What is Kafka
Kafka is a distributed, partitioned, replicated commit log service. It provides the functionality of a messaging system.
A lot of keywords. But we will get into that later.
Basic terminology
Before we get in details with Kafka lets get to know the common terminologies.
- Kafka maintains feeds of messages in categories called topics.
- We’ll call processes that publish messages to a Kafka topic producers.
- We’ll call processes that subscribe to topics and process the feed of published messages consumers.

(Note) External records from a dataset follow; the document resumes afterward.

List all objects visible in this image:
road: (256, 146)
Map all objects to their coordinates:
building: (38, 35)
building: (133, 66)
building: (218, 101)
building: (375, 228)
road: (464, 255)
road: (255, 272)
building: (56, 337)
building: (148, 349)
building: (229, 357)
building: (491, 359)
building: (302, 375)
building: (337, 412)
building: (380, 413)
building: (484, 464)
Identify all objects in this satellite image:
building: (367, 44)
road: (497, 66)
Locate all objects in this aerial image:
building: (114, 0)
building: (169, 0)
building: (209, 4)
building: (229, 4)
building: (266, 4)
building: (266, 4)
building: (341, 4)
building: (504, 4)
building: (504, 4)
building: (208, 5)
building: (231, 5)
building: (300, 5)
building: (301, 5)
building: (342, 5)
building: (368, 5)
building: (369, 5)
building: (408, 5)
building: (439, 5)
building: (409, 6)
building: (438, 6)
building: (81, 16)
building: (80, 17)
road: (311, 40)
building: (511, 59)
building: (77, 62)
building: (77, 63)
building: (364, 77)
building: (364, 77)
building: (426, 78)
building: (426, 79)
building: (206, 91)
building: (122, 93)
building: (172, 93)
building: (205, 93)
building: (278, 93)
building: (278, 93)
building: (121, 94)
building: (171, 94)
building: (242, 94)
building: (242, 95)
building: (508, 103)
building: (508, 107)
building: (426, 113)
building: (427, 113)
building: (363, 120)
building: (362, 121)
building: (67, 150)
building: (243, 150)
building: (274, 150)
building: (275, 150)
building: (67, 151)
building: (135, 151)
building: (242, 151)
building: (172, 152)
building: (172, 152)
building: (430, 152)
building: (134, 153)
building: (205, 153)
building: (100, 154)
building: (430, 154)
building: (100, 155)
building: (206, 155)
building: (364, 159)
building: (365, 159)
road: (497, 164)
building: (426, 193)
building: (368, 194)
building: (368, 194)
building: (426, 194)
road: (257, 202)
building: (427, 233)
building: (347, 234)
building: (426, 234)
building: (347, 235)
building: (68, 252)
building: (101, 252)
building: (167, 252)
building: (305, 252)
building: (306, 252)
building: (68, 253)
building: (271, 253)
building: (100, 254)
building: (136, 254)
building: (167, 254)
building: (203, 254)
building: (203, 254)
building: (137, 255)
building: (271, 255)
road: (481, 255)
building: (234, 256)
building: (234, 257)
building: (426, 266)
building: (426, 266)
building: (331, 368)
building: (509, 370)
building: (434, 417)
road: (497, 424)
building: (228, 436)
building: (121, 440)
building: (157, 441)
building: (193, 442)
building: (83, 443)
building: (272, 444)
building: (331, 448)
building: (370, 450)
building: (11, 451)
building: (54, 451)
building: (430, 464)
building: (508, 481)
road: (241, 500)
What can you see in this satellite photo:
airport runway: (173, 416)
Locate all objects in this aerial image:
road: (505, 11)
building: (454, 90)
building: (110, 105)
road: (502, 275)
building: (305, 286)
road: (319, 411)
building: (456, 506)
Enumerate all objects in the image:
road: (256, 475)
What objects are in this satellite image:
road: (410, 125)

- Kafka runs as a cluster comprised of one or more servers each of which is called a broker.
Kafka Topic
The way Kafka scales the topic is by splitting into multiple partitions. In a partition each message has a incremental sequence number called offset. Each messages in a partition are ordered in the way they were pushed to Kafka.
Each partitions then can be replicated in different nodes for HA and fault tolerance. For each partition different nodes are leader. Only a leader can write to the partition. Leader writes to a commit log before it is replicated in other nodes, which is why in Kafka the messages are persistent. As there are multiple leaders in the cluster for different partitions there are different commit log which is being written at the same time. That is why it is called distributed commit log.
Consumers and Consumer group
One partition is consumed by one consumer in a consumer group. But in different consumer group same partition is consumed.